» TEXT EXCERPT
----

This story is the first installment in a series of 12 profiles on anti-violence organizations throughout Chicago. The series is funded by the Field Foundation.
By the time Adrian Hernandez reached adolescence, he knew how to stand his ground in a schoolyard brawl. As Mexican growing up on a West Humboldt Park block dominated by Puerto Ricans, he never got much respect. And he’d taken enough blows to know that, if he didn’t fight back, he’d never get any.
But the teen, who stands just shy of 6 feet and wears an easy smile, also knew that he would be a fool if he didn’t find some back up. “I had to prove that I was harder than them,” Hernandez says of the other boys in the neighborhood. By the time he started high school, he had joined a gang.
From the get-go, it was clear that getting involved with a gang wouldn’t come without hassle; ultimately, it has invited as much danger as protection.
In high school, Hernandez fought his way onto the Orange Line train home from Curie Metro High School. The station was on the side of South Pulaski Road, which was controlled by a rival gang. Each day, his gut would clench as he made his way across the busy thoroughfare. “But it was my only way home,” he says.
During his junior year, one of those scuffles carried over into the classroom and interrupted his high school career. The way Hernandez tells it, he was sitting in a first-period Latin American history class when he was whacked in the back of the head with a blunt object. One of his nemeses had wound a belt tightly around his fist and slammed Hernandez with the buckle. “I just felt the hit,” Hernandez says. “I was bleeding like crazy.”
“I look back now and I’m like, ‘What was I fighting with this kid about?’” says Hernandez, now 19.
For Hernandez, it took getting kicked out of Curie and slowly making his way to BUILD—a nonprofit that, for more than 40 years, has worked to pull scores of gang-affiliated teens back into the margins of mainstream—to even ask himself that question.
BUILD started as a gang intervention organization on Chicago’s Near Northwest Side but now reaches out to teens in 10 Chicago neighborhoods with the highest rates of youth violence. The organization’s goal is to refocus the adolescents on rebuilding themselves and their communities. It works in schools, runs a small jewelry-making business out of the main office and mentors even the most troubled teens when they are released from Cook County’s juvenile detention center.
“We don’t reject youth nor do we eject them,” BUILD’s Executive Director Roslind Blasingame-Buford says. “If they mess up, we don’t kick them out of our program like a lot of other organizations do.”
That’s not always easy. The only way it works, Blasingame-Buford says, is to meet the teens where they’re at. BUILD’s philosophy is to draw on young people’s strengths, ironically, the same way a gang would.
Hernandez, for example, is now part of a team of youth mentors who reach out to other gangbangers. Each year, the group calls a gang summit. The goal is to try and make teens think about what they’re getting out of being in a gang, ditching school or breaking the law. And present them with better alternatives.
“What we do today is not just interrupting violence but redirecting youth,” Blasingame-Buford says. “It’s definitely about having positive alternatives. And young people need jobs. They respond most to that. They say, ‘You mean, instead of selling drugs, I could earn some money … and not have to watch my back and run from the police?’”
The message resonated with Hernandez, who is now a freshman at Northeastern Illinois University and holds down a job at a fast-food joint. Now he’s trying to spread the word among his friends. “I have friends who think they’re stuck,” he says. “I tell them, ‘It’s not too late,’ and I try to get them to BUILD.”

----

» EXERCISE A
According to the BUILD profile, how many Chicago neighborhoods does BUILD now reach out to?

----

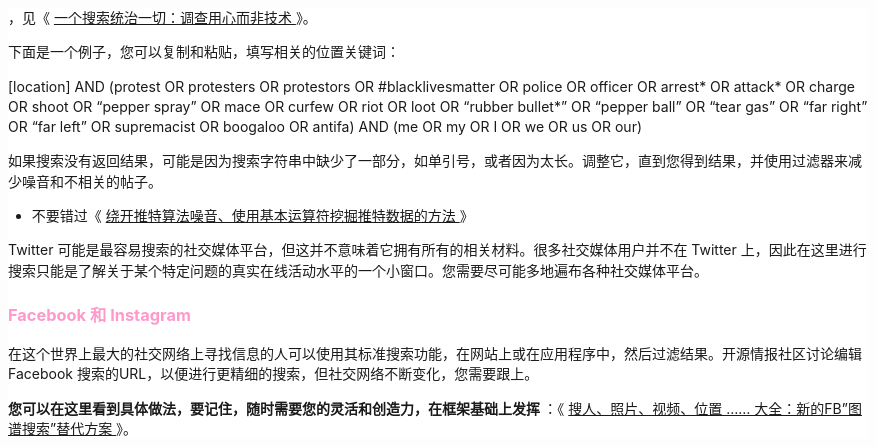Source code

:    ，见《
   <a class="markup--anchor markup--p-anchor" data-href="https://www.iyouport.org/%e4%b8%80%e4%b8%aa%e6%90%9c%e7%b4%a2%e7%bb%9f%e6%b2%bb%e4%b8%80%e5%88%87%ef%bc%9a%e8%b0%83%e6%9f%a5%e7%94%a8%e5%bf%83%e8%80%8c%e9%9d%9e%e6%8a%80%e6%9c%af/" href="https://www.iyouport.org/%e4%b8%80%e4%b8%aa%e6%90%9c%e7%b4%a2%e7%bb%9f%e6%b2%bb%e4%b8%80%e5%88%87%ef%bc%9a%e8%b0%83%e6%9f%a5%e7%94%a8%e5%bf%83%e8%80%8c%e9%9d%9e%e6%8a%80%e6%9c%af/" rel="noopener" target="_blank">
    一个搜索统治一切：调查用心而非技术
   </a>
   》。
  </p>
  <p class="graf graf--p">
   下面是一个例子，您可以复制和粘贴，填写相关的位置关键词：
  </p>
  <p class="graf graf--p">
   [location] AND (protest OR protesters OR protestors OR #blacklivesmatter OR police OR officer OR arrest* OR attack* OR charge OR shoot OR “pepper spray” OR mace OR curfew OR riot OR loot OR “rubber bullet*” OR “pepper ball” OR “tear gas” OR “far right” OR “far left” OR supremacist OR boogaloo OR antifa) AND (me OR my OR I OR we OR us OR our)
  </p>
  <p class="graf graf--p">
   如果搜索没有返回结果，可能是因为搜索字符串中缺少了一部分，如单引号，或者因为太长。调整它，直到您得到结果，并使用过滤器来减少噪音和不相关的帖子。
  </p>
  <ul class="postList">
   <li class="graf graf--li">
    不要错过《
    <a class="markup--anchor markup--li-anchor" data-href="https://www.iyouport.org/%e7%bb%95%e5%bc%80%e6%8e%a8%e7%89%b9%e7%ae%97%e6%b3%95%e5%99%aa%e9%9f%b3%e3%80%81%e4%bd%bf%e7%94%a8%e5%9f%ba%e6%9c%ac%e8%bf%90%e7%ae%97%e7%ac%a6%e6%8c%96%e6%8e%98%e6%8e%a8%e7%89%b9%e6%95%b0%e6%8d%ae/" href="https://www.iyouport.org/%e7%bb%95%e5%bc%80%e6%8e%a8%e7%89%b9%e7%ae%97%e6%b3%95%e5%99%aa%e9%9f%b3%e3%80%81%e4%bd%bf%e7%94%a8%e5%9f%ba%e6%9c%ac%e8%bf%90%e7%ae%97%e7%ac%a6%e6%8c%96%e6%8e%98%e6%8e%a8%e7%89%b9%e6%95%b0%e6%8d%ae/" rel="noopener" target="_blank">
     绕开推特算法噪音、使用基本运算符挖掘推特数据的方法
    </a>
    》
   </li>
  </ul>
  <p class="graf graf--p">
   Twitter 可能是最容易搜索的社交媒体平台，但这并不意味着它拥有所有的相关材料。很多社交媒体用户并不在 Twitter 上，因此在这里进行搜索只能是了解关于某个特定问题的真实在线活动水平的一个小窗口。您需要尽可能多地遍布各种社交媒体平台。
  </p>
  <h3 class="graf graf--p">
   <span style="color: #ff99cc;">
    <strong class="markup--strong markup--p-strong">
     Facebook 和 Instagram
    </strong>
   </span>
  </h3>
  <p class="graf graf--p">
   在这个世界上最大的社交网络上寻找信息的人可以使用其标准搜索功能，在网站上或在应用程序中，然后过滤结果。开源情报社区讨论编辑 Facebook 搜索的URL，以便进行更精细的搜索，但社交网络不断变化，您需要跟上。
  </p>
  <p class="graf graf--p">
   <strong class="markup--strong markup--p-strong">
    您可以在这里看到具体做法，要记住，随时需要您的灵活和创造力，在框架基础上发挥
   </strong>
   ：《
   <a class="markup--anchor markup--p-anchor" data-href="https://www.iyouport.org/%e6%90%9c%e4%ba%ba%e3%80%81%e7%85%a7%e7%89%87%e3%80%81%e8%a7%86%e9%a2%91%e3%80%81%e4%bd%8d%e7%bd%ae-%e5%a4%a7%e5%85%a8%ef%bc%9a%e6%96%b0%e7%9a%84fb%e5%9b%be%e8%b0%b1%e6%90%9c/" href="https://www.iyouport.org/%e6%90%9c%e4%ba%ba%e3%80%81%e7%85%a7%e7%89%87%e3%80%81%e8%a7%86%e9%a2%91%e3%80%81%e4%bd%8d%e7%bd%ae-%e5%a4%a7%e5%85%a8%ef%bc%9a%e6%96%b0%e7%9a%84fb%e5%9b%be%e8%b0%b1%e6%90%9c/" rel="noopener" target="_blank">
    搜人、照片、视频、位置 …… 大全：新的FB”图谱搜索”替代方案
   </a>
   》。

----

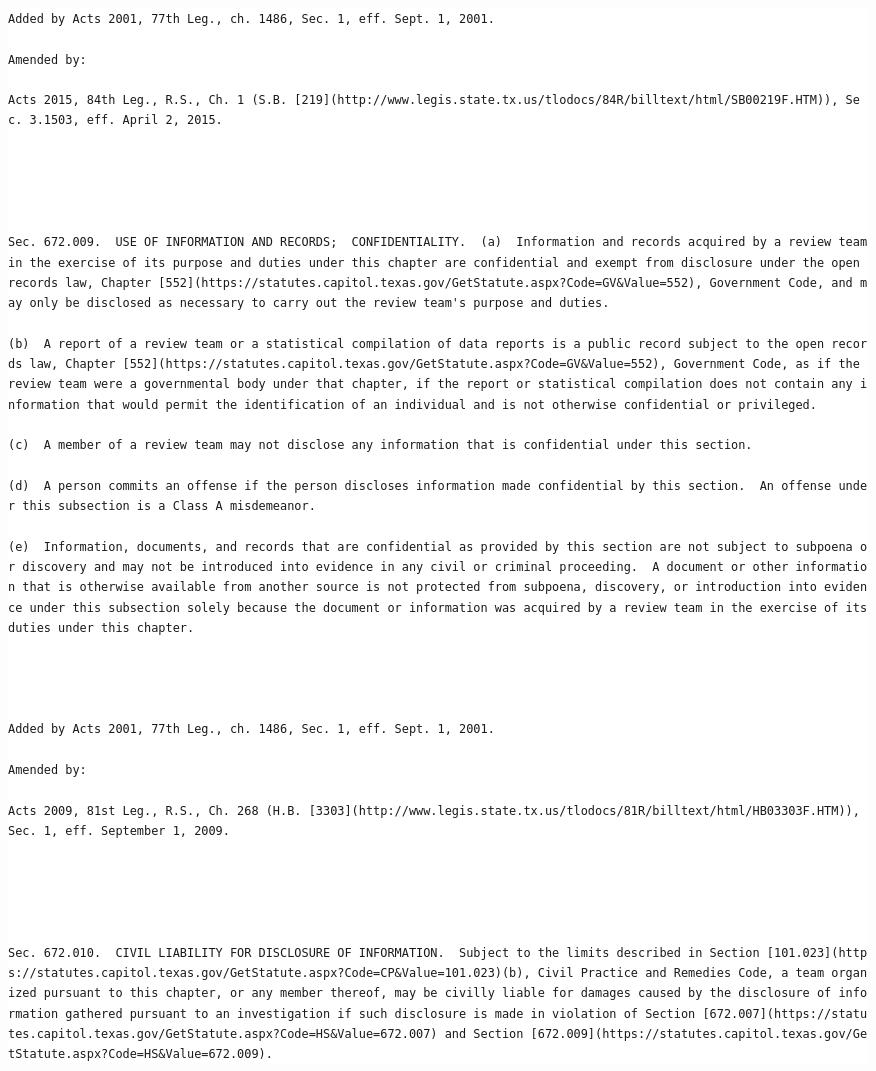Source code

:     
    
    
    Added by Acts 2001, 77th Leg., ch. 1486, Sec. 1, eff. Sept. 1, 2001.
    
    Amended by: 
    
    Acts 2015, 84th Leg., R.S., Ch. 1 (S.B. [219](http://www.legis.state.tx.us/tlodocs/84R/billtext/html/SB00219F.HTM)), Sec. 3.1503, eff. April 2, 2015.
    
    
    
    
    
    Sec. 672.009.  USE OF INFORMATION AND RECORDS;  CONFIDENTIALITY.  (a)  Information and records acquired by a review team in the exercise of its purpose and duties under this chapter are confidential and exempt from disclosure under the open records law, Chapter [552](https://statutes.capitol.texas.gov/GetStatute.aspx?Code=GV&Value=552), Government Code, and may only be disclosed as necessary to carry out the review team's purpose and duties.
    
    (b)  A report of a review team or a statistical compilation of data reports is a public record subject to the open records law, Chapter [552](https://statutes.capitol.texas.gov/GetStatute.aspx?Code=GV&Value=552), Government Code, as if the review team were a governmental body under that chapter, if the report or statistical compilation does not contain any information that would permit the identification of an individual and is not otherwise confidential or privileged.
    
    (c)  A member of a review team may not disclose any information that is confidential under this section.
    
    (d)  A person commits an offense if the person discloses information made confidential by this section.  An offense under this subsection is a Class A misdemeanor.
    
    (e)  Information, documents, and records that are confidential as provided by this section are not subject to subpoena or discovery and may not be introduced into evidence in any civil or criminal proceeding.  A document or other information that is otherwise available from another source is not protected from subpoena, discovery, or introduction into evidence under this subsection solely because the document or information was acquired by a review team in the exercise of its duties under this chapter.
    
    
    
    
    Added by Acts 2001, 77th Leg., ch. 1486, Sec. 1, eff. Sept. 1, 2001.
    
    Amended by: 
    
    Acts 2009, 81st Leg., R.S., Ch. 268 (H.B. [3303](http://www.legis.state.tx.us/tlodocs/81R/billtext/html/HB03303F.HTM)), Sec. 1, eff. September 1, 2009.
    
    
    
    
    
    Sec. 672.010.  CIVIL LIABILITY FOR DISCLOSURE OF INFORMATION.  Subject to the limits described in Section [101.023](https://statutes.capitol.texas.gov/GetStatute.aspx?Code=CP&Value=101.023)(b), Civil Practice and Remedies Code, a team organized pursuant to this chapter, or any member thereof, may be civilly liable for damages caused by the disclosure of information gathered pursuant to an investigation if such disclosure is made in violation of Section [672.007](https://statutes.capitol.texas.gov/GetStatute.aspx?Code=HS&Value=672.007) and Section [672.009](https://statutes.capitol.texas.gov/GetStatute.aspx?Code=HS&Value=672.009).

----

» EXERCISE B
In the rows above, lay out the lines from the line with "under this section." to the line with "Acts 2009, 81st" as a Markdown table. Use the columns No. and Line, numbering each line and leaving out blank lines.

» ANSWER AREA A
BUILD reaches teens in 10 Chicago neighborhoods.

» ANSWER AREA B
| No. | Line |
|---|---|
| 1 |     (c)  A member of a review team may not disclose any information that is confidential under this section. |
| 2 |     (d)  A person commits an offense if the person discloses information made confidential by this section.  An offense under this subsection is a Class A misdemeanor. |
| 3 |     (e)  Information, documents, and records that are confidential as provided by this section are not subject to subpoena or discovery and may not be introduced into evidence in any civil or criminal proceeding.  A document or other information that is otherwise available from another source is not protected from subpoena, discovery, or introduction into evidence under this subsection solely because the document or information was acquired by a review team in the exercise of its duties under this chapter. |
| 4 |     Added by Acts 2001, 77th Leg., ch. 1486, Sec. 1, eff. Sept. 1, 2001. |
| 5 |     Amended by:  |
| 6 |     Acts 2009, 81st Leg., R.S., Ch. 268 (H.B. [3303](http://www.legis.state.tx.us/tlodocs/81R/billtext/html/HB03303F.HTM)), Sec. 1, eff. September 1, 2009. |